Una possibilità è quella di sfruttare la natura piantando delle foreste di mangrovia e praterie di alghe che rimuovono la CO2 dall’oceano e lo immagazzinano
L’oceano sarebbe una soluzione valida per gli sforzi di rimozione dell’anidride carbonica. Sappiamo che rimuovere e immagazzinare l’anidride carbonica, così come ridurre le emissioni, sarà necessario per evitare gli effetti più pericolosi del cambiamento climatico.
Per utilizzare gli oceani come piattaforma di rimozione della CO2, però, bisognerà innanzitutto rispondere a delle questioni scientifiche, legali e sociali. Axios ha ricevuto un nuovo report dall’Aspen Institute, con il supporto della ClimateWorks Foundation, che delinea una strategia per esplorare legalmente l’oceano come un possibile sito di rimozione dell’anidride carbonica.
RIMUOVERE L’ANIDRIDE CARBONICA CON LE FORESTE O CON IL FITOPLANCTON
Sappiamo che l’oceano può giocare un ruolo negli sforzi di rimozione dell’anidride carbonica perché lo sta già facendo attualmente: circa il 40% delle emissioni di CO2 prodotte dall’uomo dall’inizio dell’età industriale, infatti, è stato assorbito dall’oceano, rallentando il ritmo con cui avanza il riscaldamento globale. Considerato che l’oceano ricopre oltre due terzi della superficie terrestre, c’è molto più spazio rispetto al suolo per condurre dei progetti di rimozione dell’anidride carbonica. Una possibilità è quella di sfruttare la natura piantando delle foreste di mangrovia e praterie di alghe che rimuovono la CO2 dall’oceano e lo immagazzinano.

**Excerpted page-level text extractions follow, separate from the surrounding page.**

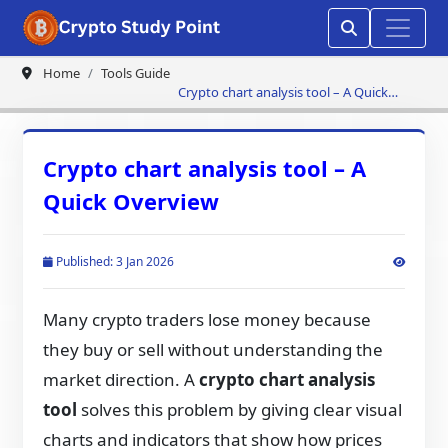
Home
Tools Guide
Crypto chart analysis tool – A Quick
Overview
Crypto chart analysis tool – A
Quick Overview
Published: 3 Jan 2026
Many crypto traders lose money because
they buy or sell without understanding the
market direction. A
crypto chart analysis
tool
solves this problem by giving clear visual
charts and indicators that show how prices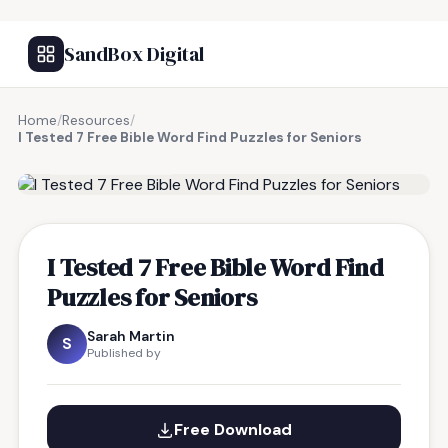
SandBox Digital
Home
/
Resources
/
I Tested 7 Free Bible Word Find Puzzles for Seniors
FREE RESOURCE
I Tested 7 Free Bible Word Find
Puzzles for Seniors
Sarah Martin
S
Published by
Free Download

Una seconda opzione è di fertilizzare gli oceani con ferro disciolto che stimola la crescita del sito plancton che nell’acqua può nutrirsi di CO2. “La natura delle autorità e delle scienze nell’oceano presentano molte sfide al livello di sviluppo che sarebbe necessario”, ha dichiarato Michael Conathan, senior policy fellow per l’oceano e il clima del programma “Energia e Ambiente” dell’Aspen Institute.
GLI OCEANI E LE QUESTIONI NORMATIVE
Gli Stati richiedono una zona economica esclusiva (EEZ) – il territorio in cui possono controllare risorse marine viventi e non viventi – solo per 230 miglia a largo delle loro coste. Queste zone spesso si sovrappongono e più in là c’è il mare aperto, che ha una normativa internazionale ancora più ambigua. “Come gestire questi effetti transfrontalieri, in cui l’azione condotta in uno Stato finisce per influenzare gli altri?”, si domanda Conathan.
Il report di Aspen suggerisce che, prima che la rimozione dell’anidride carbonica nell’oceano superi la fase sperimentale, debbano essere stabilite le strutture governative nazionali e internazionali da coinvolgere. Ciò include l’assicurarsi che i progetti di rimozione della CO2 rispettino i diritti dei cittadini che abitano sulle coste – che dipendono soprattutto dalla salute degli oceani -, un aspetto che in passato è stato considerato molto raramente. “Vogliamo sfruttare ciò che l’oceano ci offre per rimuovere l’anidride carbonica, ma non vogliamo farlo in un modo che comprometta gli ecosistemi dell’oceano stesso, o che in qualche modo finisca per provocare dei problemi più seri”, ha concluso Conathan.